-- Opening Marker --

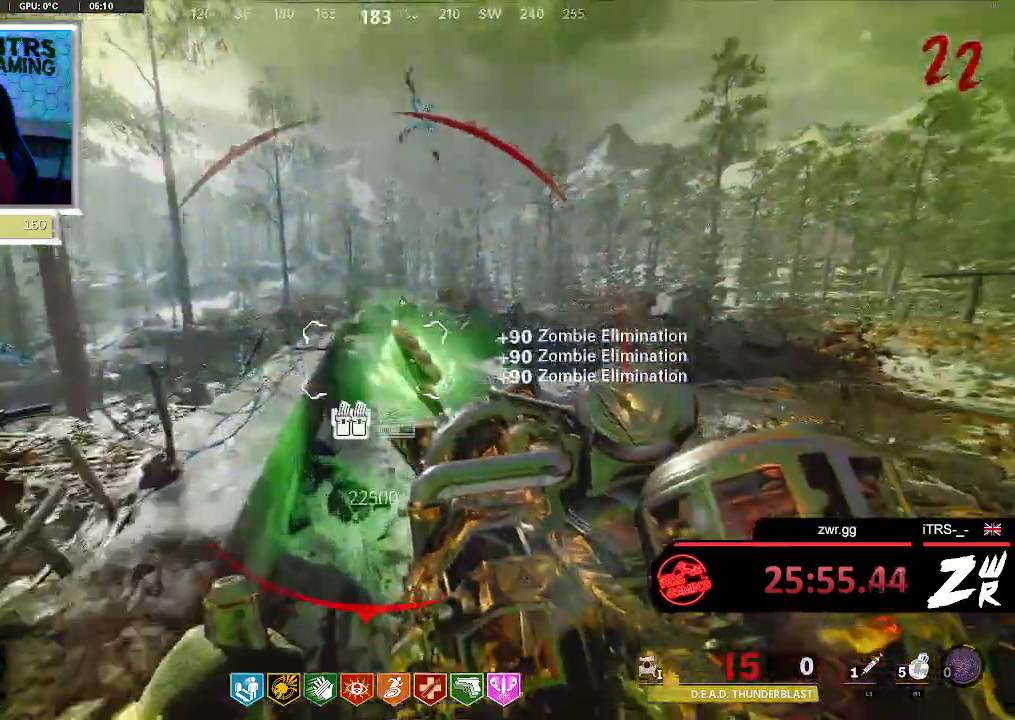
{"dt_ms": 500, "buttons": [], "left_stick": "down", "right_stick": "left", "button_events": []}
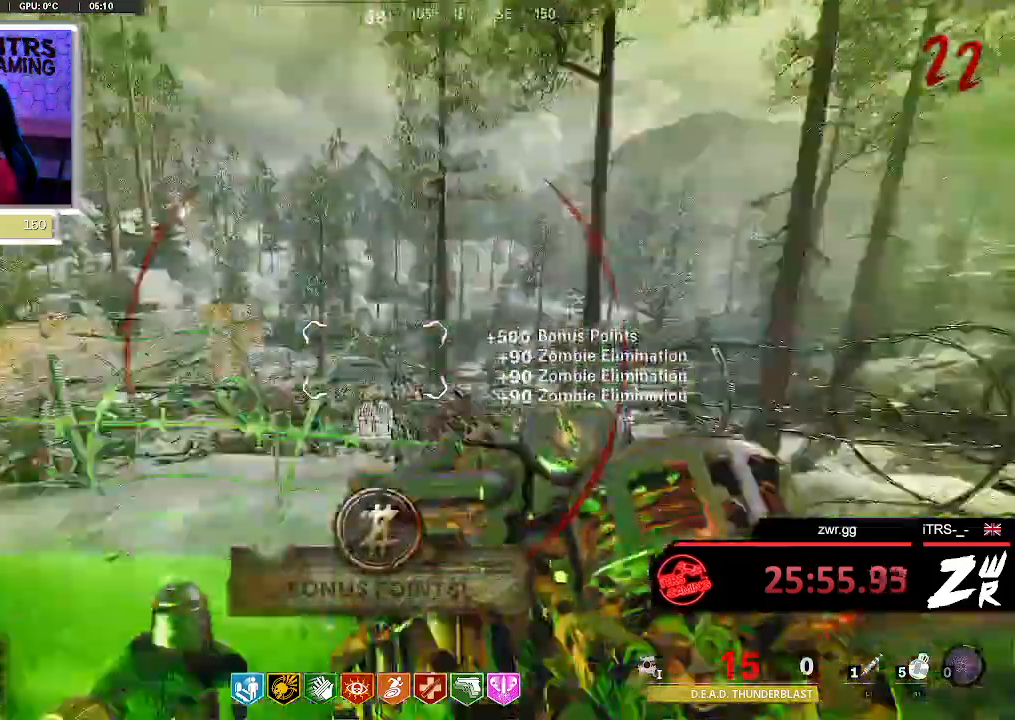
{"dt_ms": 500, "buttons": ["R2"], "left_stick": "up-left", "right_stick": "center", "button_events": [[400, "R2", "down"]]}
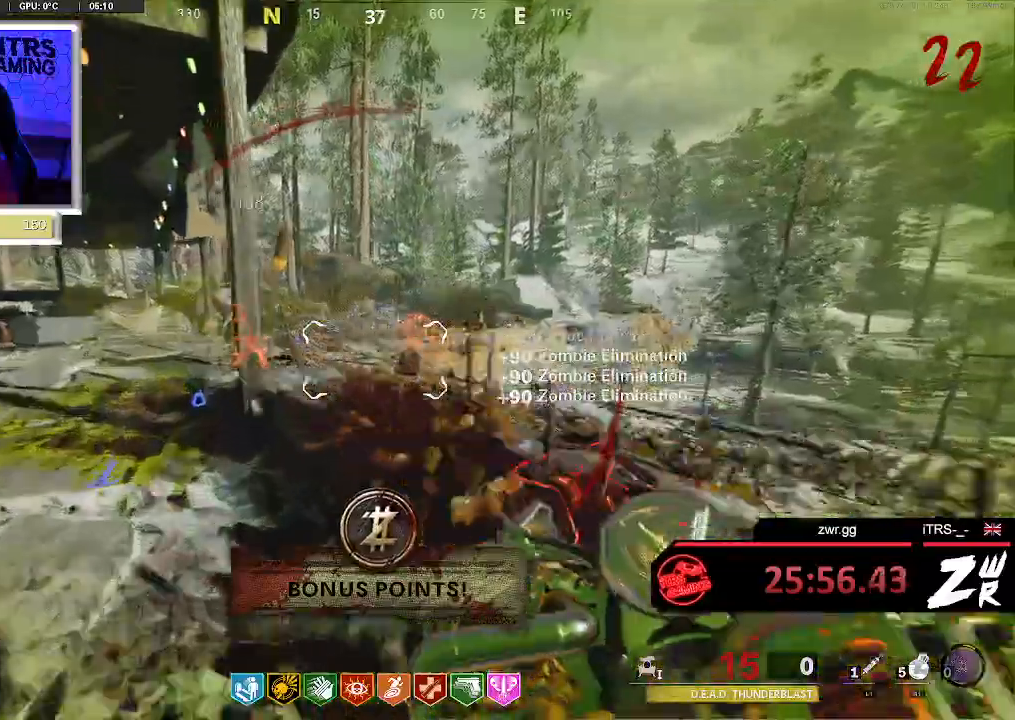
{"dt_ms": 500, "buttons": [], "left_stick": "left", "right_stick": "center", "button_events": [[400, "R2", "up"]]}
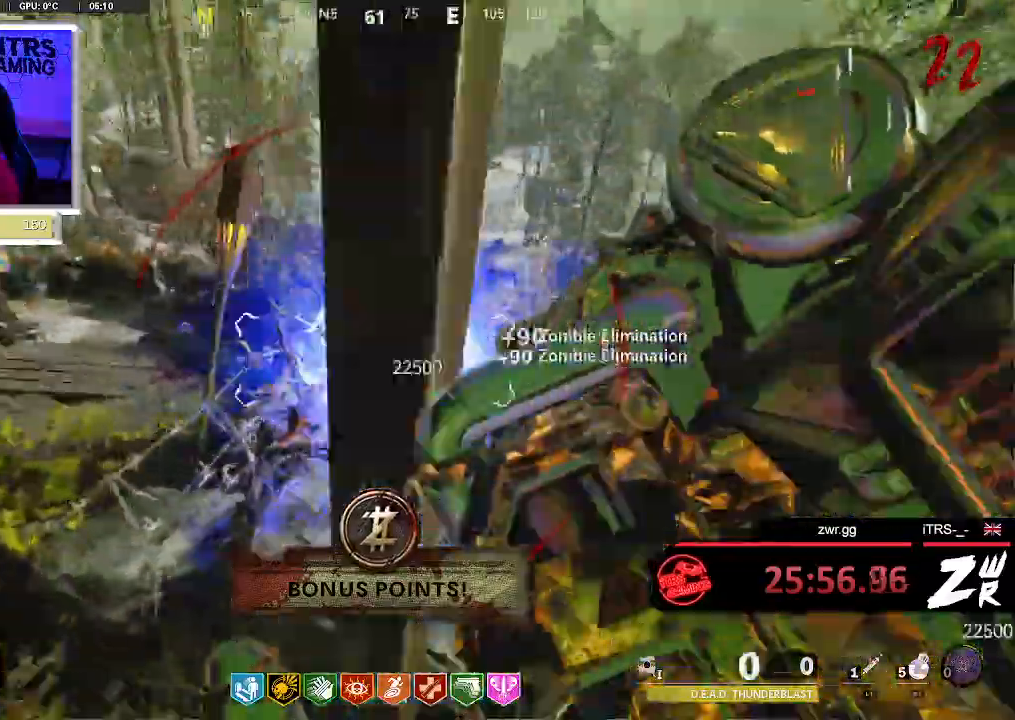
{"dt_ms": 1000, "buttons": [], "left_stick": "left", "right_stick": "center", "button_events": []}
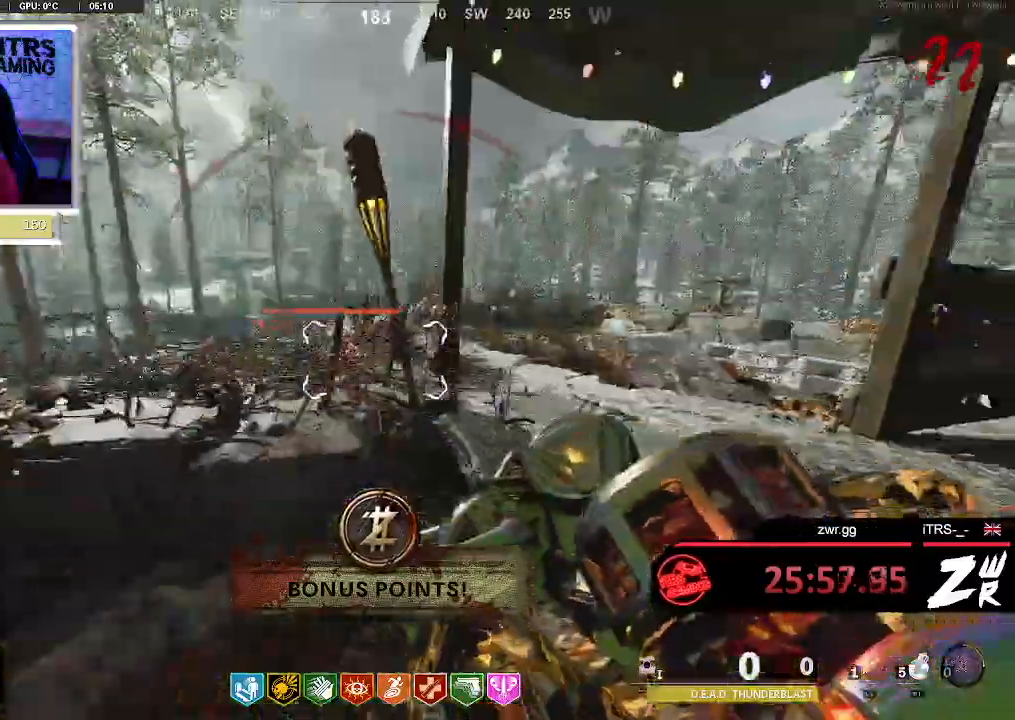
{"dt_ms": 500, "buttons": [], "left_stick": "right", "right_stick": "down", "button_events": [[33, "R2", "down"], [433, "R2", "up"]]}
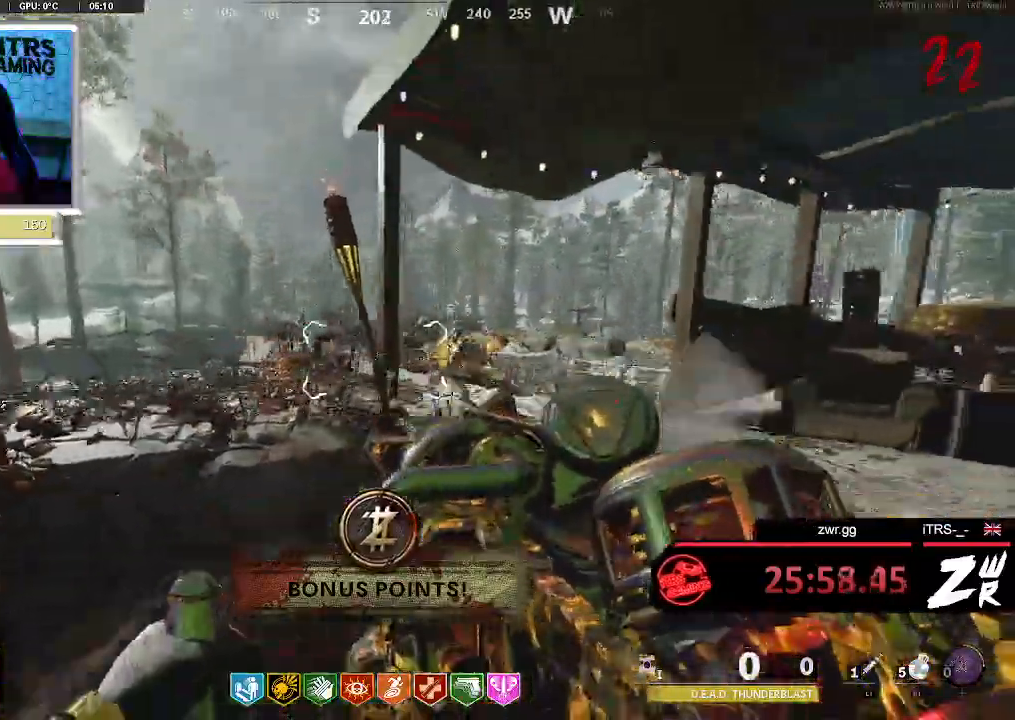
{"dt_ms": 500, "buttons": ["L2"], "left_stick": "center", "right_stick": "center", "button_events": [[133, "L2", "down"]]}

-- Closing Marker --

TASK
Without the pictures, repeat all the records word for word.

ANSWER SECTION
{"dt_ms": 500, "buttons": [], "left_stick": "down", "right_stick": "left", "button_events": []}
{"dt_ms": 500, "buttons": ["R2"], "left_stick": "up-left", "right_stick": "center", "button_events": [[400, "R2", "down"]]}
{"dt_ms": 500, "buttons": [], "left_stick": "left", "right_stick": "center", "button_events": [[400, "R2", "up"]]}
{"dt_ms": 1000, "buttons": [], "left_stick": "left", "right_stick": "center", "button_events": []}
{"dt_ms": 500, "buttons": [], "left_stick": "right", "right_stick": "down", "button_events": [[33, "R2", "down"], [433, "R2", "up"]]}
{"dt_ms": 500, "buttons": ["L2"], "left_stick": "center", "right_stick": "center", "button_events": [[133, "L2", "down"]]}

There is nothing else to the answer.